[Records from a data collection]
────────────────────────────────────────

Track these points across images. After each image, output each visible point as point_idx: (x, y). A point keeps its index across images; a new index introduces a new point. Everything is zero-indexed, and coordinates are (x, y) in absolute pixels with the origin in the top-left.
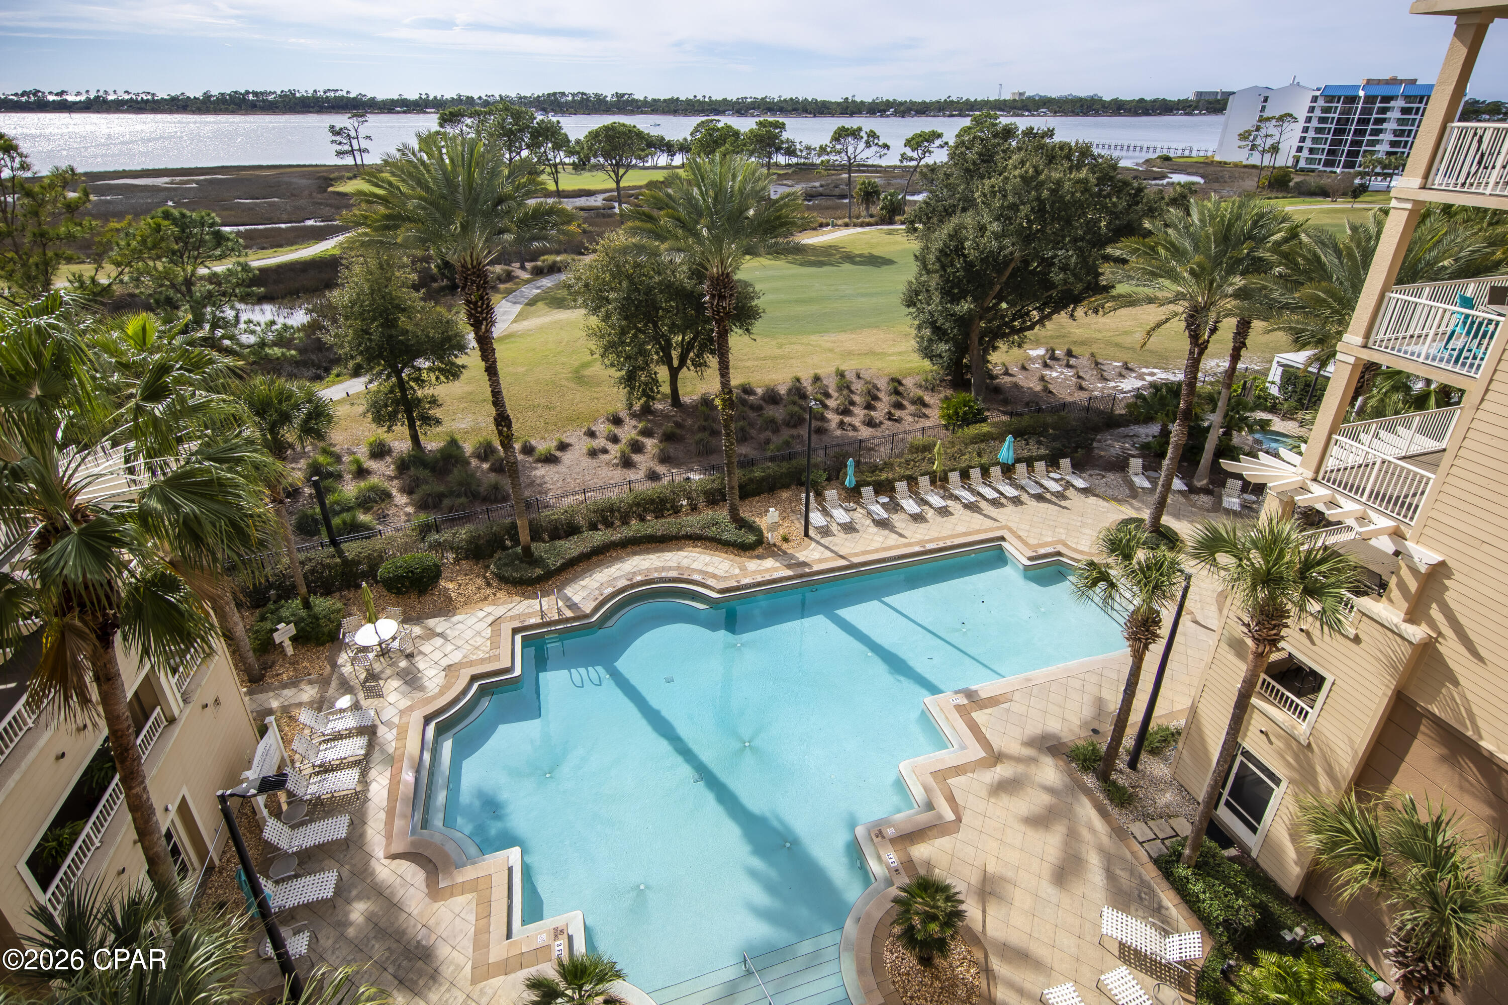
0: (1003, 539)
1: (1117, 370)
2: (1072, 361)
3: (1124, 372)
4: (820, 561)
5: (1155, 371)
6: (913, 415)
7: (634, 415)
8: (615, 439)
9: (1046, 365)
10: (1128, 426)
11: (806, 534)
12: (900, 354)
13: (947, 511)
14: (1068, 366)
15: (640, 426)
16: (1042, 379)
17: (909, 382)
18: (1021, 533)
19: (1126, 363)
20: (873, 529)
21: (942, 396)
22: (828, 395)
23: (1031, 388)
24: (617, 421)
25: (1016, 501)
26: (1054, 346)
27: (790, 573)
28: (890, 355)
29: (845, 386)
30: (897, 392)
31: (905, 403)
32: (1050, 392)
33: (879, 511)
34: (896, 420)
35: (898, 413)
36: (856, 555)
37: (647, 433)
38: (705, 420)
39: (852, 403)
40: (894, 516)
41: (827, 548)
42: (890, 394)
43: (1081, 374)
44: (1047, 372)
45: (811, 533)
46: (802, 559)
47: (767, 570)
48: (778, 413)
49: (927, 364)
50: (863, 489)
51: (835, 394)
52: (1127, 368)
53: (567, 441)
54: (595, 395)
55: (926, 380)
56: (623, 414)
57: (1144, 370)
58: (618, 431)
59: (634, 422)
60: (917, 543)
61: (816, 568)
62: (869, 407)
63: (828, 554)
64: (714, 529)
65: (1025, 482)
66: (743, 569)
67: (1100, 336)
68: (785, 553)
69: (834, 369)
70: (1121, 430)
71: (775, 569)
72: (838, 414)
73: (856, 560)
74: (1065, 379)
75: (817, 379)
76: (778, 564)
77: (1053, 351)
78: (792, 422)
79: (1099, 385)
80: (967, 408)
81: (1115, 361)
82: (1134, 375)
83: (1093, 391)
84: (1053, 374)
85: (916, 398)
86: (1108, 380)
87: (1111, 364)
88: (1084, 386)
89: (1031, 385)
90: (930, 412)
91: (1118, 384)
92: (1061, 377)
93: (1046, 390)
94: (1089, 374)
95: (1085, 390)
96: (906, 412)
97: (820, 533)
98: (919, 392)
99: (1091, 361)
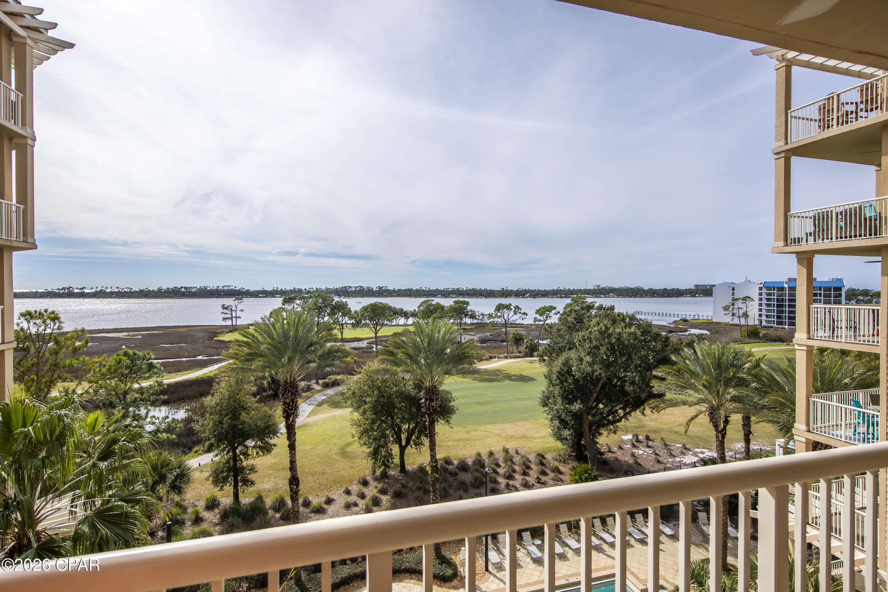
1: (680, 450)
2: (650, 443)
3: (684, 451)
5: (704, 450)
6: (553, 480)
7: (376, 479)
8: (362, 496)
9: (634, 446)
11: (487, 570)
12: (542, 437)
14: (648, 446)
15: (380, 486)
16: (633, 455)
17: (549, 457)
19: (684, 445)
21: (570, 466)
22: (498, 466)
23: (626, 462)
24: (365, 483)
26: (638, 433)
28: (536, 438)
29: (509, 459)
30: (542, 464)
31: (548, 471)
32: (640, 464)
33: (536, 553)
34: (542, 483)
35: (543, 478)
37: (383, 492)
38: (421, 483)
39: (514, 471)
41: (500, 579)
42: (538, 465)
43: (657, 452)
44: (635, 451)
45: (490, 568)
46: (483, 588)
48: (467, 477)
49: (559, 444)
50: (524, 533)
51: (503, 465)
52: (686, 448)
53: (332, 497)
54: (353, 465)
55: (560, 455)
56: (369, 478)
57: (697, 450)
58: (365, 490)
59: (375, 484)
62: (525, 474)
65: (631, 529)
67: (665, 427)
69: (502, 448)
72: (506, 478)
74: (648, 455)
75: (491, 454)
77: (637, 436)
78: (476, 485)
79: (670, 460)
80: (587, 475)
81: (677, 444)
82: (691, 453)
83: (667, 464)
84: (640, 452)
85: (554, 468)
86: (675, 456)
87: (675, 445)
88: (660, 460)
89: (627, 459)
90: (564, 477)
91: (682, 459)
92: (646, 454)
93: (636, 462)
94: (663, 453)
95: (662, 463)
96: (549, 478)
97: (496, 568)
98: (556, 464)
99: (662, 443)
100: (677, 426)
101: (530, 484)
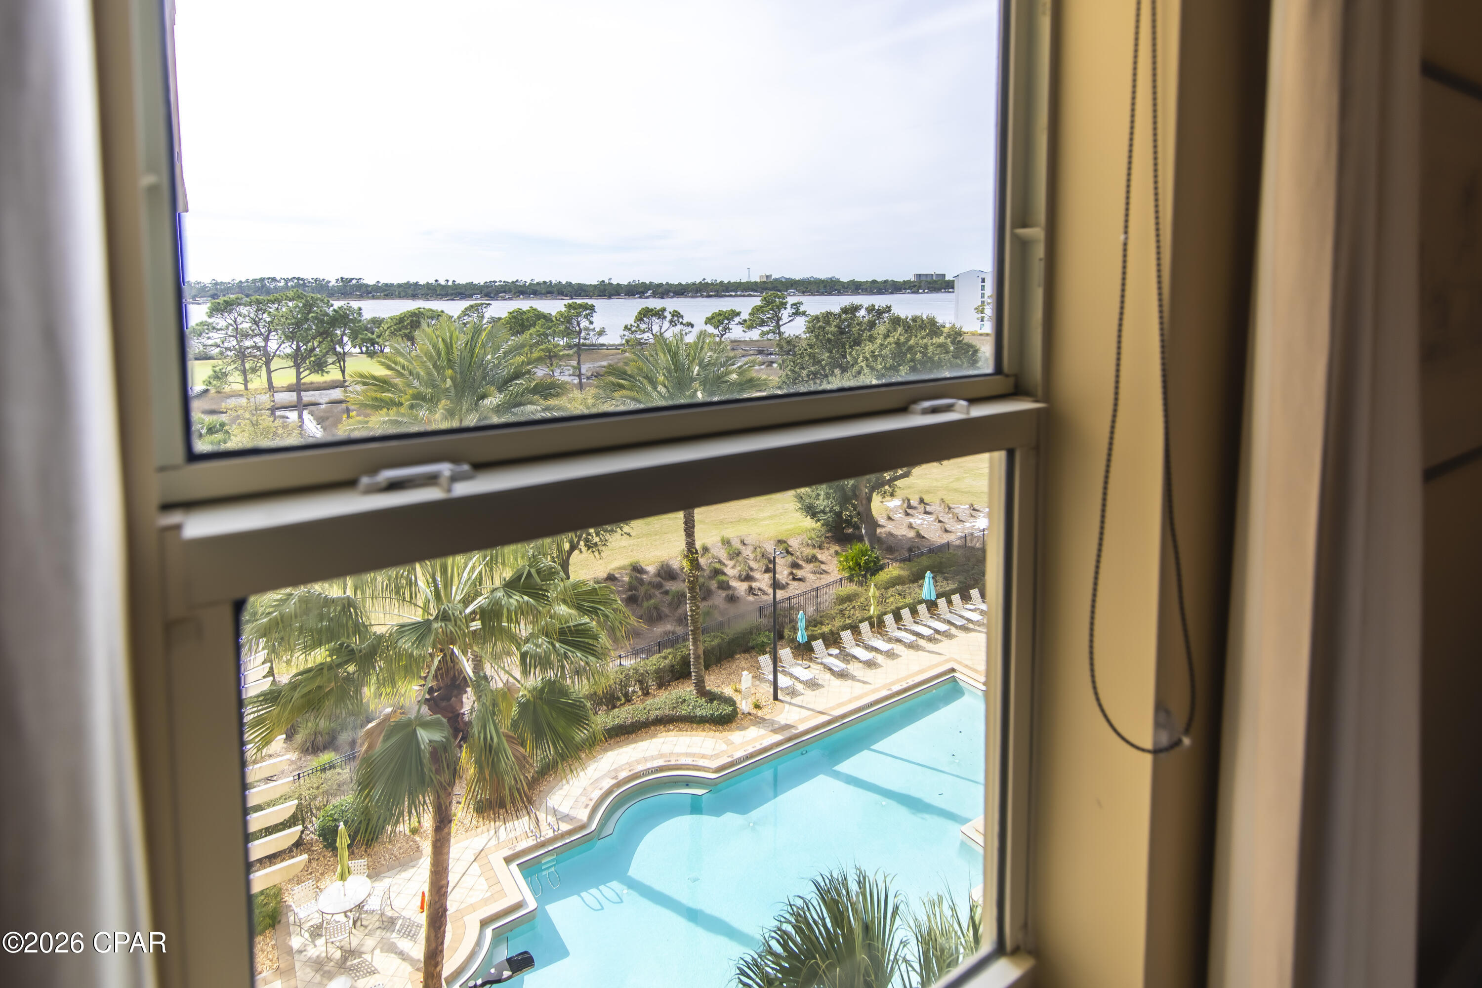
0: (953, 670)
1: (967, 512)
2: (928, 509)
3: (973, 513)
4: (803, 721)
6: (814, 573)
9: (907, 514)
11: (776, 698)
13: (893, 654)
14: (926, 513)
16: (910, 526)
17: (794, 543)
18: (966, 662)
19: (972, 505)
20: (836, 682)
21: (832, 551)
22: (723, 564)
23: (903, 536)
25: (947, 635)
26: (909, 497)
27: (778, 737)
29: (735, 555)
30: (788, 554)
31: (801, 562)
32: (924, 537)
33: (838, 665)
34: (800, 580)
35: (799, 573)
36: (833, 708)
39: (752, 569)
40: (849, 666)
41: (802, 707)
42: (784, 557)
43: (941, 519)
44: (911, 520)
45: (780, 696)
46: (783, 722)
47: (754, 740)
49: (809, 523)
50: (814, 643)
51: (730, 563)
52: (975, 509)
55: (812, 539)
60: (884, 687)
61: (802, 728)
62: (768, 571)
63: (805, 714)
64: (684, 707)
65: (948, 616)
66: (729, 743)
67: (939, 484)
68: (764, 720)
69: (719, 539)
71: (762, 737)
72: (742, 581)
73: (838, 712)
74: (930, 525)
76: (762, 731)
77: (909, 500)
79: (959, 527)
80: (867, 557)
81: (961, 504)
82: (981, 515)
83: (956, 533)
84: (918, 520)
85: (810, 557)
86: (964, 522)
87: (960, 507)
88: (948, 529)
89: (904, 533)
90: (828, 568)
91: (973, 524)
92: (926, 522)
93: (919, 535)
94: (947, 518)
95: (951, 532)
96: (806, 571)
97: (788, 694)
98: (809, 551)
99: (943, 506)
100: (953, 481)
101: (784, 582)
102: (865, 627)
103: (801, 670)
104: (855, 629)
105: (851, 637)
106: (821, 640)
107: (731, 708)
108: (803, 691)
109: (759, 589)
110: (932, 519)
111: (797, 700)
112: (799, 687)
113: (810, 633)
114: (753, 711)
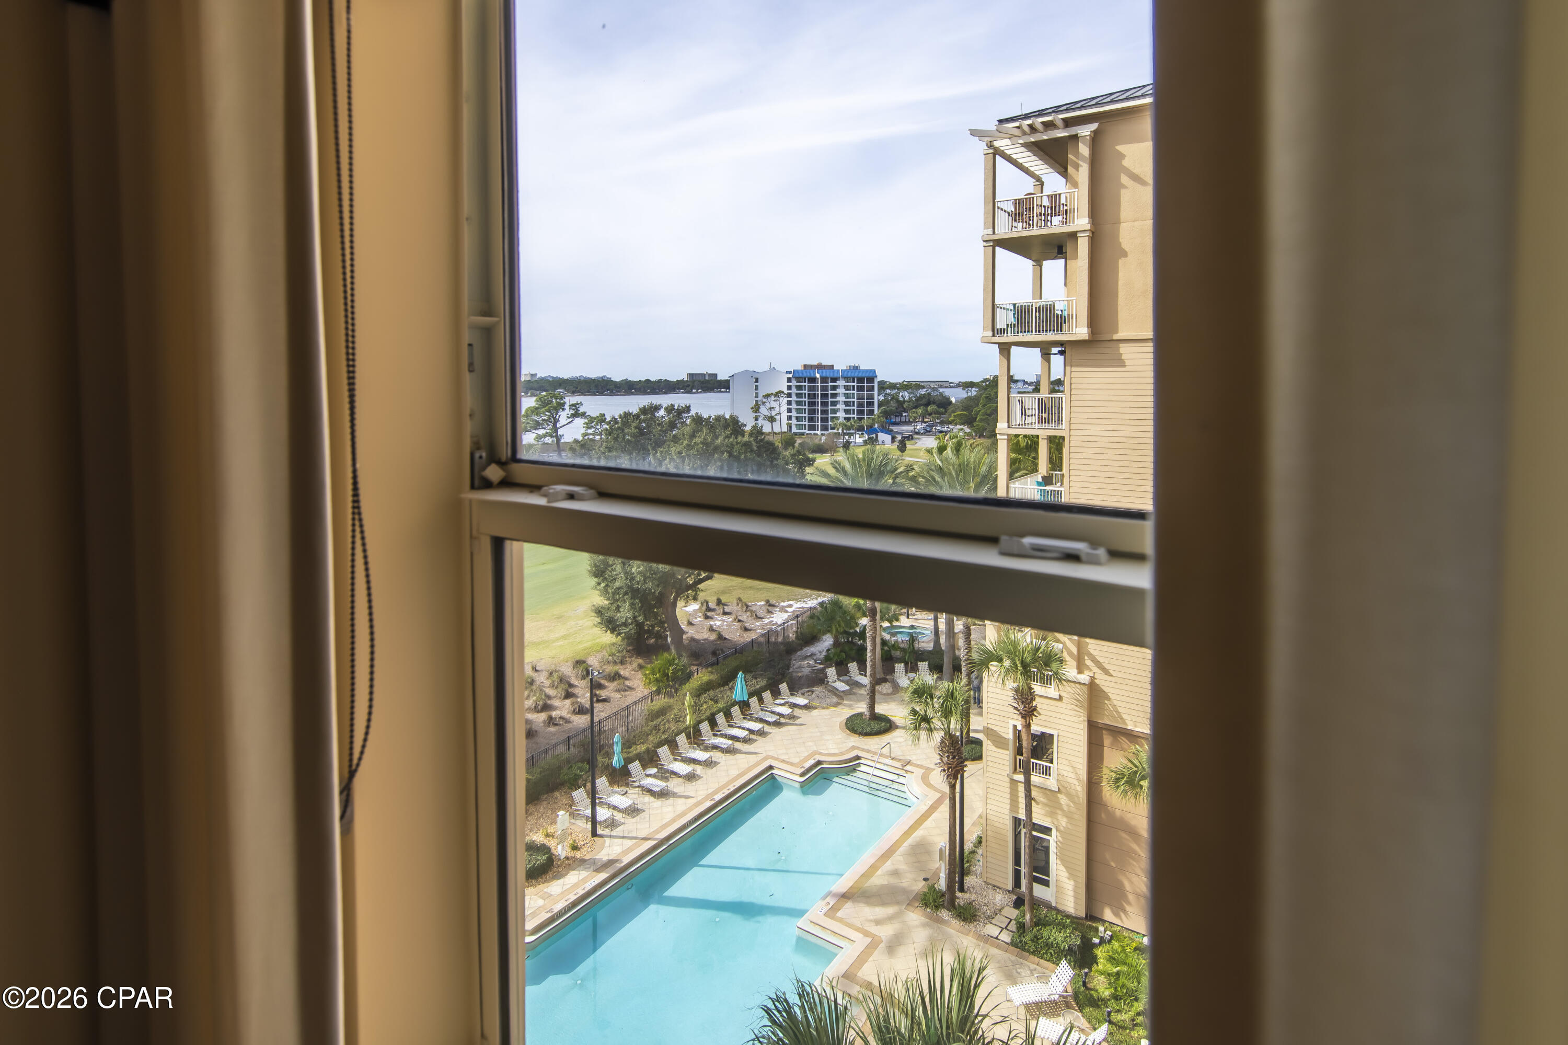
0: (771, 767)
2: (727, 609)
4: (626, 852)
5: (791, 602)
6: (618, 691)
9: (707, 617)
10: (801, 649)
11: (594, 834)
12: (564, 637)
13: (712, 762)
14: (725, 613)
16: (711, 629)
17: (593, 662)
18: (783, 757)
19: (768, 602)
20: (656, 803)
21: (635, 665)
23: (705, 639)
25: (761, 733)
26: (708, 599)
27: (603, 876)
28: (554, 642)
31: (603, 682)
32: (725, 639)
33: (657, 784)
34: (605, 700)
35: (603, 694)
36: (658, 830)
39: (549, 697)
40: (668, 784)
41: (623, 837)
42: (583, 678)
43: (739, 618)
44: (712, 622)
45: (599, 832)
46: (605, 859)
47: (576, 886)
49: (609, 638)
50: (630, 766)
52: (770, 605)
55: (612, 655)
57: (782, 604)
60: (708, 797)
61: (626, 860)
62: (568, 695)
63: (628, 843)
65: (761, 714)
66: (547, 895)
68: (584, 860)
70: (799, 653)
71: (584, 880)
72: (538, 712)
73: (663, 835)
74: (729, 625)
76: (584, 874)
77: (707, 603)
79: (758, 624)
80: (674, 666)
81: (757, 602)
82: (778, 609)
83: (756, 630)
84: (718, 622)
85: (612, 674)
86: (762, 618)
87: (756, 605)
88: (747, 627)
89: (706, 637)
90: (632, 684)
91: (771, 619)
92: (725, 623)
93: (720, 637)
94: (746, 616)
95: (750, 630)
96: (609, 690)
97: (607, 827)
98: (610, 669)
99: (740, 605)
101: (587, 706)
102: (682, 739)
103: (620, 799)
104: (672, 744)
105: (668, 752)
106: (637, 762)
107: (545, 857)
108: (622, 820)
109: (561, 718)
110: (730, 620)
111: (618, 831)
112: (619, 816)
113: (625, 755)
114: (571, 854)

────────────────────────────────────────

WHAT YOU HAVE TO DO:
Please print all the lines above exactly as given and leave out every picture.

RESULT OF THIS EXERCISE:
Track these points across images. After each image, output each visible point as point_idx: (x, y). A point keeps its index across images; a new index introduces a new point. Everything is zero-indexed, and coordinates are (x, y) in absolute pixels with the origin in the top-left.
0: (1003, 539)
1: (1117, 370)
2: (1072, 361)
3: (1124, 372)
4: (820, 561)
5: (1155, 371)
6: (913, 415)
7: (634, 415)
8: (615, 439)
9: (1046, 365)
10: (1128, 426)
11: (806, 534)
12: (900, 354)
13: (947, 511)
14: (1068, 366)
15: (640, 426)
16: (1042, 379)
17: (909, 382)
18: (1021, 533)
19: (1126, 363)
20: (873, 529)
21: (942, 396)
22: (828, 395)
23: (1031, 388)
24: (617, 421)
25: (1016, 501)
26: (1054, 346)
27: (790, 573)
28: (890, 355)
29: (845, 386)
30: (897, 392)
31: (905, 403)
32: (1050, 392)
33: (879, 511)
34: (896, 420)
35: (898, 413)
36: (856, 555)
37: (647, 433)
38: (705, 420)
39: (852, 403)
40: (894, 516)
41: (827, 548)
42: (890, 394)
43: (1081, 374)
44: (1047, 372)
45: (811, 533)
46: (802, 559)
47: (767, 570)
48: (778, 413)
49: (927, 364)
50: (863, 489)
51: (835, 394)
52: (1127, 368)
53: (567, 441)
54: (595, 395)
55: (926, 380)
56: (623, 414)
57: (1144, 370)
58: (618, 431)
59: (634, 422)
60: (917, 543)
61: (816, 568)
62: (869, 407)
63: (828, 554)
64: (714, 529)
65: (1025, 482)
66: (743, 569)
67: (1100, 336)
68: (785, 553)
69: (834, 369)
70: (1121, 430)
71: (775, 569)
72: (838, 414)
73: (856, 560)
74: (1065, 379)
75: (817, 379)
76: (778, 564)
77: (1053, 351)
78: (792, 422)
79: (1099, 385)
80: (967, 408)
81: (1115, 361)
82: (1134, 375)
83: (1093, 391)
84: (1053, 374)
85: (916, 398)
86: (1108, 380)
87: (1111, 364)
88: (1084, 386)
89: (1031, 385)
90: (930, 412)
91: (1118, 384)
92: (1061, 377)
93: (1046, 390)
94: (1089, 374)
95: (1085, 390)
96: (906, 412)
97: (820, 533)
98: (919, 392)
99: (1091, 361)
1: (680, 450)
2: (650, 443)
3: (684, 451)
5: (704, 450)
6: (553, 480)
7: (376, 479)
8: (362, 496)
9: (634, 446)
11: (487, 570)
12: (542, 437)
14: (648, 446)
15: (380, 486)
16: (633, 455)
17: (549, 457)
19: (684, 445)
21: (570, 466)
22: (498, 466)
23: (626, 462)
24: (365, 483)
26: (638, 433)
28: (536, 438)
29: (509, 459)
30: (542, 464)
31: (548, 471)
32: (640, 464)
33: (536, 553)
34: (542, 483)
35: (543, 478)
37: (383, 492)
38: (421, 483)
39: (514, 471)
41: (500, 579)
42: (538, 465)
43: (657, 452)
44: (635, 451)
45: (490, 568)
46: (483, 588)
48: (467, 477)
49: (559, 444)
50: (524, 533)
51: (503, 465)
52: (686, 448)
53: (332, 497)
54: (353, 465)
55: (560, 455)
56: (369, 478)
57: (697, 450)
58: (365, 490)
59: (375, 484)
62: (525, 474)
65: (631, 529)
67: (665, 427)
69: (502, 448)
72: (506, 478)
74: (648, 455)
75: (491, 454)
77: (637, 436)
78: (476, 485)
79: (670, 460)
80: (587, 475)
81: (677, 444)
82: (691, 453)
83: (667, 464)
84: (640, 452)
85: (554, 468)
86: (675, 456)
87: (675, 445)
88: (660, 460)
89: (627, 459)
90: (564, 477)
91: (682, 459)
92: (646, 454)
93: (636, 462)
94: (663, 453)
95: (662, 463)
96: (549, 478)
97: (496, 568)
98: (556, 464)
99: (662, 443)
100: (677, 426)
101: (530, 484)
0: (953, 670)
1: (967, 512)
2: (928, 509)
3: (973, 513)
4: (803, 721)
6: (814, 573)
9: (907, 514)
11: (776, 698)
13: (893, 654)
14: (926, 513)
16: (910, 526)
17: (794, 543)
18: (966, 662)
19: (972, 505)
20: (836, 682)
21: (832, 551)
22: (723, 564)
23: (903, 536)
25: (947, 635)
26: (909, 497)
27: (778, 737)
29: (735, 555)
30: (788, 554)
31: (801, 562)
32: (924, 537)
33: (838, 665)
34: (800, 580)
35: (799, 573)
36: (833, 708)
39: (752, 569)
40: (849, 666)
41: (802, 707)
42: (784, 557)
43: (941, 519)
44: (911, 520)
45: (780, 696)
46: (783, 722)
47: (754, 740)
49: (809, 523)
50: (814, 643)
51: (730, 563)
52: (975, 509)
55: (812, 539)
60: (884, 687)
61: (802, 728)
62: (768, 571)
63: (805, 714)
64: (684, 707)
65: (948, 616)
66: (729, 743)
67: (939, 484)
68: (764, 720)
69: (719, 539)
71: (762, 737)
72: (742, 581)
73: (838, 712)
74: (930, 525)
76: (762, 731)
77: (909, 500)
79: (959, 527)
80: (867, 557)
81: (961, 504)
82: (981, 515)
83: (956, 533)
84: (918, 520)
85: (810, 557)
86: (964, 522)
87: (960, 507)
88: (948, 529)
89: (904, 533)
90: (828, 568)
91: (973, 524)
92: (926, 522)
93: (919, 535)
94: (947, 518)
95: (951, 532)
96: (806, 571)
97: (788, 694)
98: (809, 551)
99: (943, 506)
100: (953, 481)
101: (784, 582)
102: (865, 627)
103: (801, 670)
104: (855, 629)
105: (851, 637)
106: (821, 640)
107: (731, 708)
108: (803, 691)
109: (759, 589)
110: (932, 519)
111: (797, 700)
112: (799, 687)
113: (810, 633)
114: (753, 711)
0: (771, 767)
2: (727, 609)
4: (626, 852)
5: (791, 602)
6: (618, 691)
9: (707, 617)
10: (801, 649)
11: (594, 834)
12: (564, 637)
13: (712, 762)
14: (725, 613)
16: (711, 629)
17: (593, 662)
18: (783, 757)
19: (768, 602)
20: (656, 803)
21: (635, 665)
23: (705, 639)
25: (761, 733)
26: (708, 599)
27: (603, 876)
28: (554, 642)
31: (603, 682)
32: (725, 639)
33: (657, 784)
34: (605, 700)
35: (603, 694)
36: (658, 830)
39: (549, 697)
40: (668, 784)
41: (623, 837)
42: (583, 678)
43: (739, 618)
44: (712, 622)
45: (599, 832)
46: (605, 859)
47: (576, 886)
49: (609, 638)
50: (630, 766)
52: (770, 605)
55: (612, 655)
57: (782, 604)
60: (708, 797)
61: (626, 860)
62: (568, 695)
63: (628, 843)
65: (761, 714)
66: (547, 895)
68: (584, 860)
70: (799, 653)
71: (584, 880)
72: (538, 712)
73: (663, 835)
74: (729, 625)
76: (584, 874)
77: (707, 603)
79: (758, 624)
80: (674, 666)
81: (757, 602)
82: (778, 609)
83: (756, 630)
84: (718, 622)
85: (612, 674)
86: (762, 618)
87: (756, 605)
88: (747, 627)
89: (706, 637)
90: (632, 684)
91: (771, 619)
92: (725, 623)
93: (720, 637)
94: (746, 616)
95: (750, 630)
96: (609, 690)
97: (607, 827)
98: (610, 669)
99: (740, 605)
101: (587, 706)
102: (682, 739)
103: (620, 799)
104: (672, 744)
105: (668, 752)
106: (637, 762)
107: (545, 857)
108: (622, 820)
109: (561, 718)
110: (730, 620)
111: (618, 831)
112: (619, 816)
113: (625, 755)
114: (571, 854)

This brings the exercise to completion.